→ DATASET RECORDS
»»

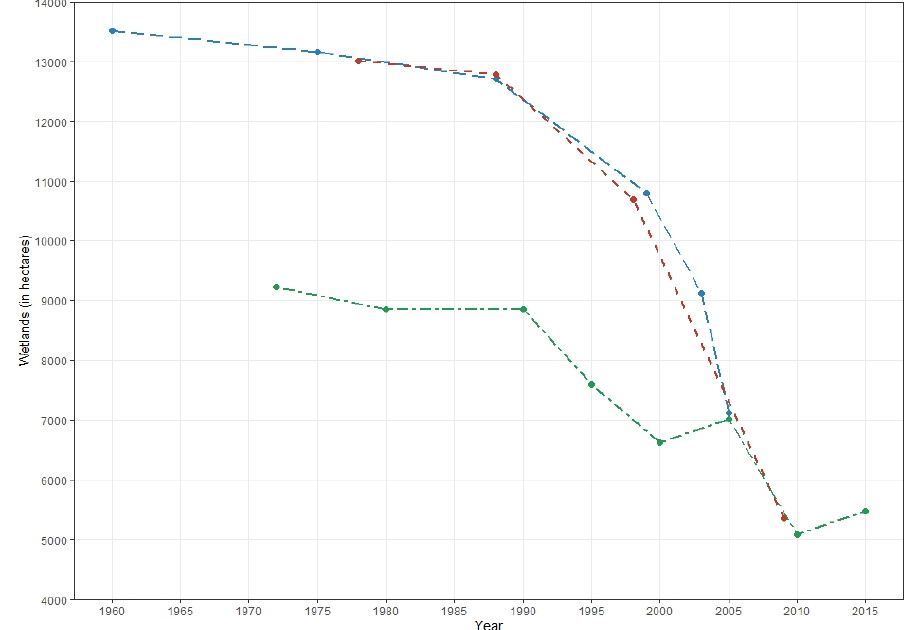
Figure 7. Trend of wetlands change in Dhaka metropolitan area and its surroundings as reported by [39] ( blue line ), [41] ( red line ), and [42] ( green line ).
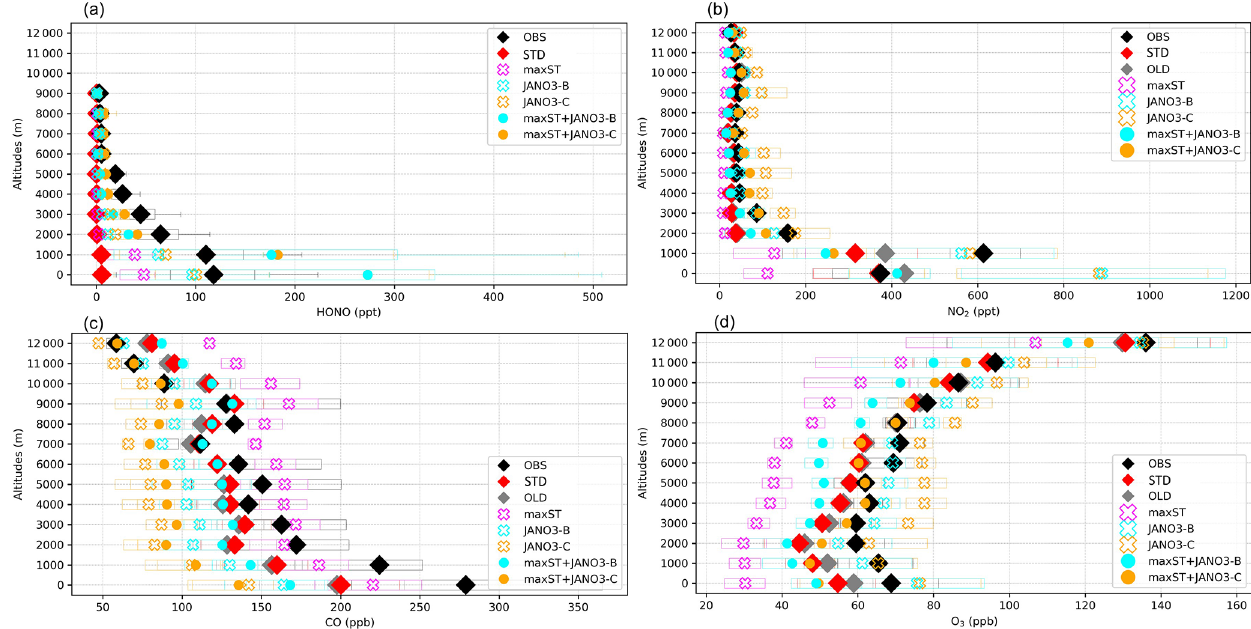
Figure 2. Vertical profiles of (a) HONO, (b) NO 2 , (c) CO, and (d) O 3 measured in the EMeRGe campaign and calculated in the sensi- tivity runs. Diamonds (for OBS, STD, OLD), batches (for maxST, JANO3-B, JANO3-C cases), and filled circles (for maxST + JANO3-B, maxST + JANO3-C cases) show mean vertical concentrations, and the corresponding boxes indicate 25th–75th percentile value ranges. In panel (a) , whiskers with two caps show minimum and maximum HONO levels; all sensitivity runs are shown except OLD (the case without HONO chemistry). In all plots, black is for observation (OBS), colours are for simulations: STD (red), OLD (grey), maxST (magenta),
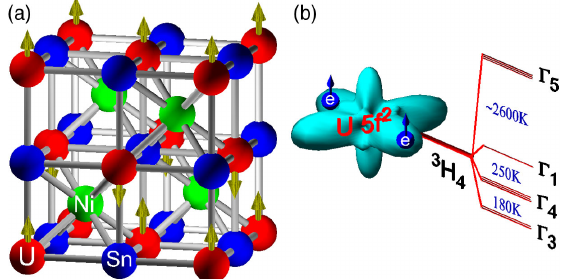
FIG. 1. (a) Crystal structure of UNiSn showing antiferromag- netic type-I ordering [32]. (b) Effect of the cubic crystal field splitting on the 3 H 4 ground state multiplet of the U f 2 two- electron state with its lowest nonmagnetic Γ 3 doublet as found experimentally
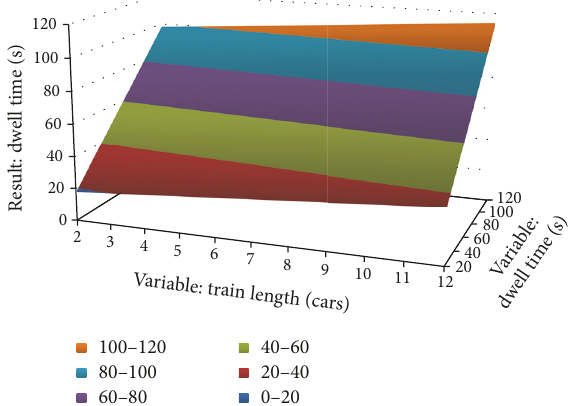
Figure 7: The results from changing the variables in the Beijing railway stations.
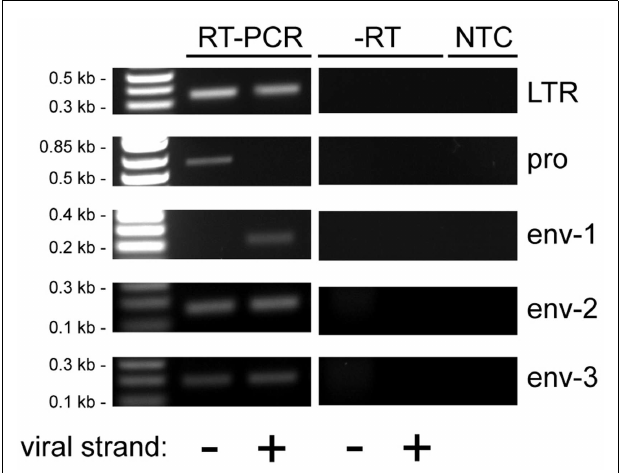
FIGURE 6 | Reverse transcriptase-PCR analysis of HERV-K transcripts in LNCaP cells . Strand-specific, RT-PCR was performed on RNA isolated from LNCaP cells for five different positions in the HERV-K genome using the primer pairs identified in Figure 2 , and the products were resolved by electrophoresis.Viral strand indicates RT-PCR products that originated from viral sense ( + ) or antisense ( − ) RNAs. Parallel controls were performed without reverse transcriptase ( − RT) and without adding any RNA template (NTC, no template control) to exclude DNA contamination. DNA size markers are shown on the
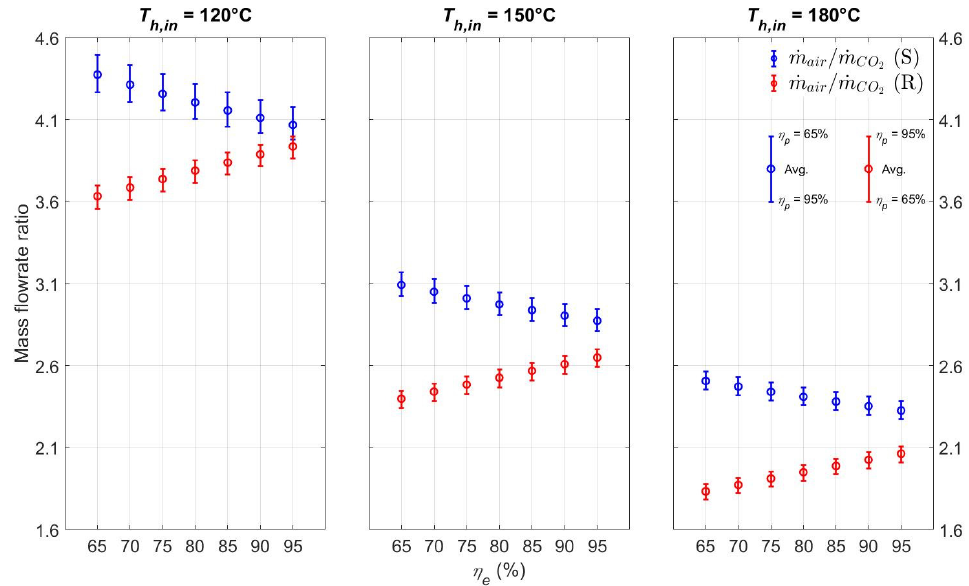
Figure 15. 𝑚(cid:4662) (cid:3028)(cid:3036)(cid:3045) / 𝑚(cid:4662) (cid:3004)(cid:3016)(cid:2870) at the design point under different circumstances of 𝜂 (cid:3043) , 𝜂 (cid:3032) , and 𝑇 (cid:3035),(cid:3036)(cid:3041) (S) = Simple cycle; (R) = Recuperative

««

→ TRY IT
Take the lines of the material above from the first through the one containing "Figure 7: The", both included, and print them exactly without the pictures.

→ ANSWER BELOW
Figure 7. Trend of wetlands change in Dhaka metropolitan area and its surroundings as reported by [39] ( blue line ), [41] ( red line ), and [42] ( green line ).
Figure 2. Vertical profiles of (a) HONO, (b) NO 2 , (c) CO, and (d) O 3 measured in the EMeRGe campaign and calculated in the sensi- tivity runs. Diamonds (for OBS, STD, OLD), batches (for maxST, JANO3-B, JANO3-C cases), and filled circles (for maxST + JANO3-B, maxST + JANO3-C cases) show mean vertical concentrations, and the corresponding boxes indicate 25th–75th percentile value ranges. In panel (a) , whiskers with two caps show minimum and maximum HONO levels; all sensitivity runs are shown except OLD (the case without HONO chemistry). In all plots, black is for observation (OBS), colours are for simulations: STD (red), OLD (grey), maxST (magenta),
FIG. 1. (a) Crystal structure of UNiSn showing antiferromag- netic type-I ordering [32]. (b) Effect of the cubic crystal field splitting on the 3 H 4 ground state multiplet of the U f 2 two- electron state with its lowest nonmagnetic Γ 3 doublet as found experimentally
Figure 7: The results from changing the variables in the Beijing railway stations.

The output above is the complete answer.